LOS MICROVIAJES
Albacete y Jaén: día 1 y 4
Miércoles, veinticuatro de septiembre de dos mil veinticinco
… Uno de los momentos más penosos de mis Microviajes, que se repite con frecuencia, es cuando me encuentro en una capital de provincia, Albacete en este caso, y tengo que salir de ella para viajar a un pueblo cualquiera para dormir en un hotel de mierda y así ahorrarme 40 ó 50 € que casi me gasto en gasolina e incomodidades. ¡Hay que ser idiota! Lo soy.
En este caso el hotel lo reservé en un pequeño pueblo llamado Fuensanta, a 44 km. Había que llegar por carreteras locales casi todo el trayecto. Como se hizo de noche oscura, el navegador se desorientó o quizá fui yo (suele pasarnos a él o a mí). Es sencillo: él me indica una desviación, que en la oscuridad a mí se me pasa, pero él sigue indicándome como si nada pasara, pero si pasa, porque vamos fatal. No, no me dice que cambie de sentido, sino que siga tomando carreteras siempre hacia delante. Cuando me di cuenta, nos habíamos alejado imprudentemente de la buena dirección a Fuensanta. Cambié de sentido en la pequeña carretera que no sé dónde me habría llevado, a Murcia, tal vez.
El dueño del hotel me puso un mensaje preguntándome a qué hora llegaría (seguro qué quería cenar o acostarse). Por fin llegué y llamé al hotelero, que se presentó en su coche casi en pijama (chanclas de andar por casa llevaba). Era del estilo “simpaticote”, cordial y confianzudo. Me gusta ese perfil en los hoteleros rurales.
Me mostró la habitación, las instalaciones y el funcionamiento del hotel, nada complicado, por cierto. Solo pernoctaría yo. Con una llave para entrar y salir, tenía suficiente. Me la dio, claro.
Para cenar, me recomendó el único bar abierto del pueblo, que estaba a punto de cerrar, según me dijo…

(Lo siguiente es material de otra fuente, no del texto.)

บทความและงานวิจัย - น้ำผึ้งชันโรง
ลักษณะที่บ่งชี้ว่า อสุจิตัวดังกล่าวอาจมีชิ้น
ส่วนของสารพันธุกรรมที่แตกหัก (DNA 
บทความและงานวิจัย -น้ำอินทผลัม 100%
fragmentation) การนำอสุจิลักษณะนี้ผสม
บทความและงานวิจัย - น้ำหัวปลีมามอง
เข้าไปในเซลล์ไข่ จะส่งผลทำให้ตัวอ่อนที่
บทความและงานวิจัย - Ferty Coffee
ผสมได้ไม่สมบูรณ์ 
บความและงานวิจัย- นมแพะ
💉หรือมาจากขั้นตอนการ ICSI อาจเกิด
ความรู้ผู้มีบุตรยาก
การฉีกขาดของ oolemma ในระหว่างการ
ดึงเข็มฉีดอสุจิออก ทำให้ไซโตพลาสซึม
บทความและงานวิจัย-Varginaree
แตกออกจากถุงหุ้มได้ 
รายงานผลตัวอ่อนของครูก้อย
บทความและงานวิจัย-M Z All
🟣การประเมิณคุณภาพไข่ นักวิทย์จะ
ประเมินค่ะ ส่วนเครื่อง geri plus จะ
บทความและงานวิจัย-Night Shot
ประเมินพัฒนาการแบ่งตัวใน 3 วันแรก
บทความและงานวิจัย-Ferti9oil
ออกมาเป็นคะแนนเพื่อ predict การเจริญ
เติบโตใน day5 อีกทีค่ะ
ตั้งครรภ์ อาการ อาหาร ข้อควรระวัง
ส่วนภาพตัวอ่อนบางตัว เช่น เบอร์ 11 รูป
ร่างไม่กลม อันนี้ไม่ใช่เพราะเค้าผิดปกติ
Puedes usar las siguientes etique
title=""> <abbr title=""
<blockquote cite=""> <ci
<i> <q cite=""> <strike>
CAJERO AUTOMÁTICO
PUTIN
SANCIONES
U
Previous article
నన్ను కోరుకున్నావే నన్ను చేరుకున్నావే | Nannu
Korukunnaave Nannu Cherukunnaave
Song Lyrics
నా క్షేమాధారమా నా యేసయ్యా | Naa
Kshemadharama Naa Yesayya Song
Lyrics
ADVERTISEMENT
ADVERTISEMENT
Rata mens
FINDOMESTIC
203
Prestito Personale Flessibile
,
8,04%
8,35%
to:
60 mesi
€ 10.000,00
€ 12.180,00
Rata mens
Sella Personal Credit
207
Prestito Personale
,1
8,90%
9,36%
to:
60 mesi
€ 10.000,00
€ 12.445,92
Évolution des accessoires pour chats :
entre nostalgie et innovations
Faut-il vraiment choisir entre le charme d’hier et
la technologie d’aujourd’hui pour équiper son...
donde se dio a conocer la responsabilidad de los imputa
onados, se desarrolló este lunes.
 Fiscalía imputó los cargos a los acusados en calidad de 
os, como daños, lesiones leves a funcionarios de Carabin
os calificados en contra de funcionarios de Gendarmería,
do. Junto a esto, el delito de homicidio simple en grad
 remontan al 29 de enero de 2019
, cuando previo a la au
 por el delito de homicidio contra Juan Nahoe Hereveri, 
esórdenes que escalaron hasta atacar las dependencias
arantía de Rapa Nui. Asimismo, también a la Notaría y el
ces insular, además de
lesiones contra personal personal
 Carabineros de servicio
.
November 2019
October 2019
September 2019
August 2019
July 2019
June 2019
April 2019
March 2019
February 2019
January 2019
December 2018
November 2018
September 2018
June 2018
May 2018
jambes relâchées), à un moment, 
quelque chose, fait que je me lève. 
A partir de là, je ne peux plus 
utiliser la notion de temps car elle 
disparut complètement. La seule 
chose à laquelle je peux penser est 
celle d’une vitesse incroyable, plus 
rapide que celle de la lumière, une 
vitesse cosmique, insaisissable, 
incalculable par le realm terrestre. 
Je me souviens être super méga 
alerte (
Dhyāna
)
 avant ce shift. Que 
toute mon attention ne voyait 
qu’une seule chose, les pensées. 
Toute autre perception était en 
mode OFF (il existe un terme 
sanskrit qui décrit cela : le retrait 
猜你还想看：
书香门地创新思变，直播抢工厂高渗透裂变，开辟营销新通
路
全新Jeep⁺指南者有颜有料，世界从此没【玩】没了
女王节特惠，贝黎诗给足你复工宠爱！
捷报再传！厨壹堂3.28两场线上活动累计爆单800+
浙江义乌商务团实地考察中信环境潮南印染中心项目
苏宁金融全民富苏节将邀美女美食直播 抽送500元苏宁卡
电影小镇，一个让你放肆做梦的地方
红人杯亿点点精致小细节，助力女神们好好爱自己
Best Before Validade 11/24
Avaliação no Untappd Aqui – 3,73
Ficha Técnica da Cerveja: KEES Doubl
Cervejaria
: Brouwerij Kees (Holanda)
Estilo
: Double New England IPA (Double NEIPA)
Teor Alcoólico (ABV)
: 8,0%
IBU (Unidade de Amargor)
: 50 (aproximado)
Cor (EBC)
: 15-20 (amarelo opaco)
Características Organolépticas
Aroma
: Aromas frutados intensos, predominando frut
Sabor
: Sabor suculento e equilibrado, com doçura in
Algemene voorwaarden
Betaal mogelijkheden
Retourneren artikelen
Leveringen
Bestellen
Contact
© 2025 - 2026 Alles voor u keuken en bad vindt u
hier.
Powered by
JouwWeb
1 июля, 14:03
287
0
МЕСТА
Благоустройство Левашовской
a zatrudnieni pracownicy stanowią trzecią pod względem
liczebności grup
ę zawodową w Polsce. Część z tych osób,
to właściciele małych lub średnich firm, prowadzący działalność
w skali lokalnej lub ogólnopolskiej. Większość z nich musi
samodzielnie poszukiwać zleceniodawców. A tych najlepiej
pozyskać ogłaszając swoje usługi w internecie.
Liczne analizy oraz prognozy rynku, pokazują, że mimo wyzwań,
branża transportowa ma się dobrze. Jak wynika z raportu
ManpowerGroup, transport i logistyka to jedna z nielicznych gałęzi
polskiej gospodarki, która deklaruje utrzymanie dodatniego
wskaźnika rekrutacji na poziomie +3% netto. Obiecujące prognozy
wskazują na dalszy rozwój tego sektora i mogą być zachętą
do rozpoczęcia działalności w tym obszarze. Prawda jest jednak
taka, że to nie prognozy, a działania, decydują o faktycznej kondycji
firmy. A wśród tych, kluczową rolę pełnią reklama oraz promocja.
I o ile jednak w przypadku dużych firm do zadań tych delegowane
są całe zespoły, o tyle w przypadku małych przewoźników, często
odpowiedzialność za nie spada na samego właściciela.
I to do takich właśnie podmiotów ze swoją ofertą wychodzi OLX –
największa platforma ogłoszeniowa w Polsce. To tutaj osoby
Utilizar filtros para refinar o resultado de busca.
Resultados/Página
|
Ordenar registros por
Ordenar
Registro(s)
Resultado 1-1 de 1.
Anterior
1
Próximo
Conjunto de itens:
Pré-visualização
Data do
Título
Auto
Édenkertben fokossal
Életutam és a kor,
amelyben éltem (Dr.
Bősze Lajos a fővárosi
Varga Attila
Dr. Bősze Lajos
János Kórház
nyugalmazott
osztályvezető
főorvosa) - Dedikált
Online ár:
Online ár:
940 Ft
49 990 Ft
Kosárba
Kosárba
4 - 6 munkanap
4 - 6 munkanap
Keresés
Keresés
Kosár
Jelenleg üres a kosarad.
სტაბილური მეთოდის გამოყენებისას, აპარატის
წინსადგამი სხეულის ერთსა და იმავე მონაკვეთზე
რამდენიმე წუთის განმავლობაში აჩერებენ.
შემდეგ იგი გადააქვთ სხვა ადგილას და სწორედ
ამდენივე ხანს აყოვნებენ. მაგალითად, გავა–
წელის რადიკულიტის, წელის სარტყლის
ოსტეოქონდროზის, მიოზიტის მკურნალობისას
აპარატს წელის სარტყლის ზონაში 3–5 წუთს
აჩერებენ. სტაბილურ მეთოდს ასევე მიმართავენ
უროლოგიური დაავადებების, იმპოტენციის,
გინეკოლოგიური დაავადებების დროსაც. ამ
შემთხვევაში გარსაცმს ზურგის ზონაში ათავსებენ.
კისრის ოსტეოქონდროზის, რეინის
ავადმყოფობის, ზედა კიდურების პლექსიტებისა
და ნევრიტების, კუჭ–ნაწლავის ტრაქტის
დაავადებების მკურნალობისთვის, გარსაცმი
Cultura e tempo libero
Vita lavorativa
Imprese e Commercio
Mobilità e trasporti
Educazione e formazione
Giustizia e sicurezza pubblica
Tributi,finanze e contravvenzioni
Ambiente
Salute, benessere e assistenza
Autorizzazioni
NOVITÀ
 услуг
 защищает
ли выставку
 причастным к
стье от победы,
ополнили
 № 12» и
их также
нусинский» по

La Fotografía: El bar, a un lado de la calle, al otro las mesas de la terraza, donde había primero dos mesas ocupadas y luego solo una. Todos estaban juntos, como en familia, sin serlo (supongo). El bar lo atendía un chico joven tatuado, muy desenvuelto y expeditivo. Pastoreaba con autoridad a los clientes habituales, y a mí, que me trató igual que a ellos. Tardó una eternidad en servirme una oreja de cerdo a la plancha, nadando en aceite y una cerveza (un asco de cena). Mientras cené se concentró en una de las mesas una tertulia de seis o siete tíos del pueblo, que hablaban alto y sin miramientos. Reían fuerte las gracias de unos y otros. Comentaban lo que parecían ser las cosas cotidianas del pueblo y de sus vidas, que les hacía mucha gracia, además. Es lo que tiene vivir en lugares chicos, me parece, que nadie está solo, todos se conocen y hablan y ríen todos con todos y de todo. Sacan a la calle su humanidad, la confianza y la conformidad con sus vidas y el lugar donde viven. Daba gusto verlos. Seguramente llevaban todo el verano y todos los veranos reuniéndose al fresco en ese bar y a esas horas, para compartir las cosas que les pasaban. Parecían felices y agradecidos.